Crimes of the Future is a weird intersection of sex, politics, body mutilation, and evolution. Aragorn (Vigo Mortensen) and his partner Caprice are performance artists. Vigo grows new organs in his body, and Caprice surgically removes them in front of enthralled crowds. The surgery itself is highly sexualized, and the performance borders on pornographic.
For those artists without spare organs to yank out, extreme body modification will have to suffice.
Vigo isn't the only one growing new organs. He makes friends with the weirdos down at the National Organ Registry, a new government agency dedicated to tracking the growth of new organs in the population. Their intentions are dubious, and they're also running some organ beauty contests on the side.
A detective pokes around into both the organ registry, and Vigo's art shows. Nobody really trusts anyone, and this seems like a fully justified stance. The owls are not what they seem.
The detective is trying to infiltrate an underground cult that is making illegal candy bars in an attempt to overthrow humanity.
In this future, pain is mysteriously absent, and eating is a serious challenge. The cult leader explains to Vigo that humans are evolving to adapt to their new environment, and the future of food is plastics. Vigo is not convinced, until a bunch of people are violently murdered and he eats some plastic.

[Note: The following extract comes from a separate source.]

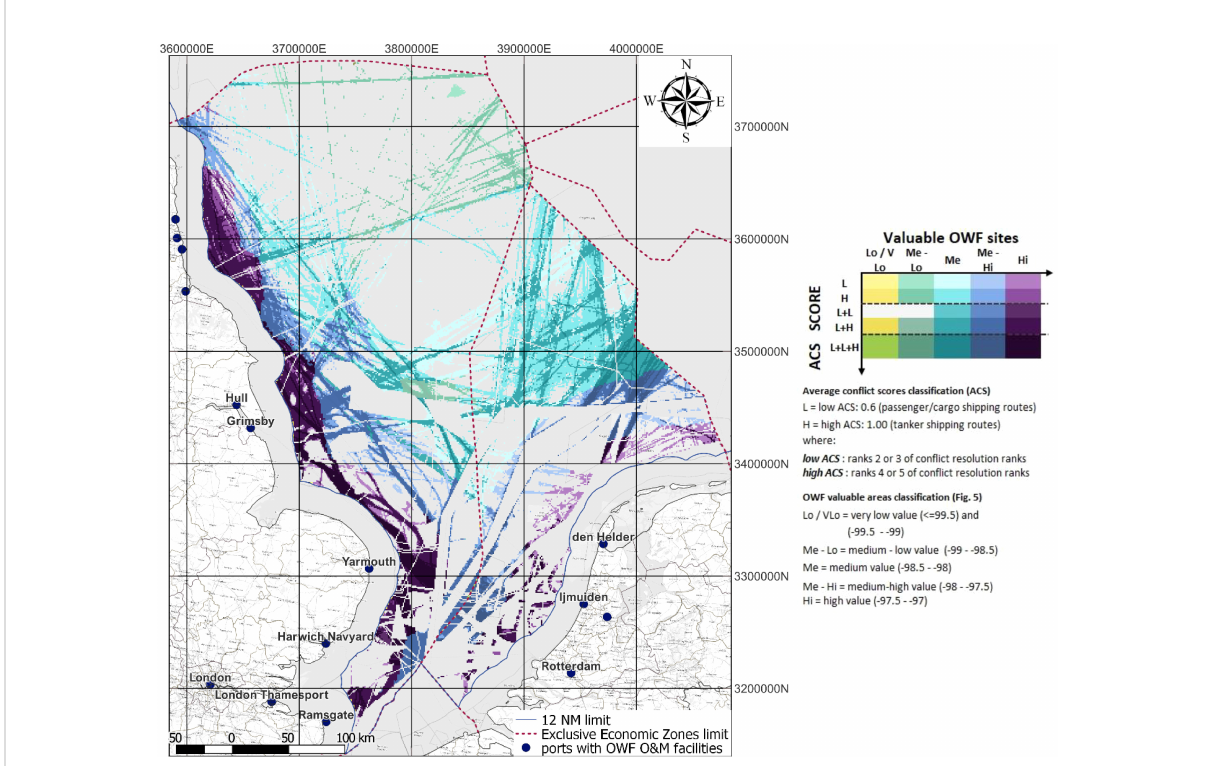
FIGURE 11 Average con fl ict resolution scores for the interaction between OWFs and shipping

Crimes of the Future shares the most in common with eXistenZ: both follow famous artistic leaders in a sexualized, tech-driven hobby of invasive body modification who find themselves caught up in a murderous underground movement driven by a moral fervor that seems both terrible, and possibly justified. eXistenZ is more exciting and action-packed, while Crimes of the Future dives harder into deeply emotional connections and philosophical wanderings. Compared to eXistenZ's now-tired VR-is-evil trope, the more Children of Men humanity-evolves-away-from-itself dilemmas of Crimes of the Future are considerably more interesting, though at times the characters' absurdly disinterested conversations drag on too long.
Visually, this film blows eXistenZ, and all previous Cronenberg films, and most other films, right out of the water. It is gorgeous, featuring incredible use of chiaroscuro and Rembrandt lighting. The sets are stellar, the lighting incredible, the costumes perfectly fitting to the environment, and the organic tech thingies and grotesque scenes of flesh removal are just the right mix of both obviously fake, and completely believable.
I honestly can't believe he got the funding to make this now, but how lucky we are that he did.